The Biden-Harris administration is using billions of taxpayer dollars to bail out health insurers in order to mask impending rises in Medicare Part D plans less than 100 days out from Election Day — and being criticized for it.
The Democrat-supported 2022 Inflation Reduction Act (IRA) limited out-of-pocket drug costs for Medicare recipients, which in turn put insurers in the position of dramatically hiking monthly premiums, Breitbart News reported.
The average bids for Part D plans are predicted to triple by 2025, according to an analysis by Fox News.
With these concerns hitting senior voters, the Centers for Medicare and Medicaid Services (CMS), a federal agency within the U.S. Department of Health and Human Services (HHS), developed a three-year “demonstration project” to subsidize those spiking premiums.
While the Biden-Harris administration aims to keep the Part D plans at an artificially low cost, some policy experts are pointing out that taxpayers will be footing the bill for the appearance of relief.
“What do insurers do when the costs of their plans go up? They raise premiums, of course,” Jackson Hammond of the Paragon Health Institute wrote in an August 5 report.
“We don’t know yet what premiums will be in Part D,” the senior policy analyst stated, “but, we do know they will jump because the average bid submitted by plans for stand-alone PDPs has skyrocketed from $64.28 in 2024 to $179.45 in 2025 – and roughly 25 percent of the increase will be borne by beneficiaries and 75 percent borne by taxpayers.”
According to Hammond, this could have been avoided with a higher out-of-pocket cap:
The original bipartisan Part D redesign had a cost cap of $3,100, which would have limited both premium increases and taxpayers’ liability. It’s worth noting that former CBO director Doug Holtz-Eakin estimates that less than three percent of Medicare beneficiaries were facing out-of-pocket costs greater than $2,000. So instead under the partisan IRA, Part D premiums have been driven much higher.
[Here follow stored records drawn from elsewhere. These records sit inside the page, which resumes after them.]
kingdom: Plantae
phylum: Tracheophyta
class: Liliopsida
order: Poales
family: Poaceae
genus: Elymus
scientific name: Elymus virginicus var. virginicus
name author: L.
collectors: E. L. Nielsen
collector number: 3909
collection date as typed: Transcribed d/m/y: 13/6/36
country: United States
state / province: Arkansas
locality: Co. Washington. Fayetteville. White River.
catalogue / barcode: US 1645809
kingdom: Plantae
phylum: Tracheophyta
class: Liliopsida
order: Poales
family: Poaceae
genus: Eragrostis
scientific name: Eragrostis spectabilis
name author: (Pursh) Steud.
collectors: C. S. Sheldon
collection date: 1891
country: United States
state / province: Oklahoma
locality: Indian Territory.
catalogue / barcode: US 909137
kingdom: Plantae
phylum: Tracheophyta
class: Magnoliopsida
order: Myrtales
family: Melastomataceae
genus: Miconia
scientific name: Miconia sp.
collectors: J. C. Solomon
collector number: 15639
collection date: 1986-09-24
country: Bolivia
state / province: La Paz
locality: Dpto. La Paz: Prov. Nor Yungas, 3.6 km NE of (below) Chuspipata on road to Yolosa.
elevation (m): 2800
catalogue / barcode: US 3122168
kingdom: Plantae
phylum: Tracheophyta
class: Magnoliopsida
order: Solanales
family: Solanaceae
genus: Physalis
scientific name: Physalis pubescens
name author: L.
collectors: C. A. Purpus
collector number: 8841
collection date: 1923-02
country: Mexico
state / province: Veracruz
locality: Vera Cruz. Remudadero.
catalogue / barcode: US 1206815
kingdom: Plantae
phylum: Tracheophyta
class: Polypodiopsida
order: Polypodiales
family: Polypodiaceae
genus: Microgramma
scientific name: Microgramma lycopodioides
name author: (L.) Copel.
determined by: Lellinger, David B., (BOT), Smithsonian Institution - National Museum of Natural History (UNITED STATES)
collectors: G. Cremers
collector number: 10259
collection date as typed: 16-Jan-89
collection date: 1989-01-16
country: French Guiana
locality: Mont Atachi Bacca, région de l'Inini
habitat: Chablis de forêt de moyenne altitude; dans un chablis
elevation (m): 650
“CMS has yet to release any cost estimates, but some back-of-the-envelope math puts the cost over three years well in excess of $10 billion for a demonstration,” he added.
The institute’s report labeled the CMS demo plan a “fake, costly demonstration.”
Joe Grogan, a former domestic policy adviser to Donald Trump, also argued that the administration is just shifting costs to burden taxpayers even more.
“They’ve destroyed part D premiums,” Grogan told Fox News. “I’m not sure it’ll survive legal scrutiny if someone were to sue. Objectively, it shouldn’t be done. It’s just interjecting $5-10 billion of taxpayer dollars, while the taxpayers are paying the price 85 days before an election. It’s sickening.”
“This is only going to get worse in 2025, 2026,” Grogan added. “The program is in a death spiral. They announced a three-year demo. It’s already broken. The demo is going to fail. Premiums are still going to go up.”
Approximately 67.3 million Americans were enrolled in Medicare as of April, with about 80 percent being covered by Part D, according to CMS.
“They just want to get through the election,” Grogan said. “They’re hoping after the election they can face it, but it’s gonna need to be dealt with in the next 12–18 months. They did not believe it would be this bad and it’s only gonna get worse.”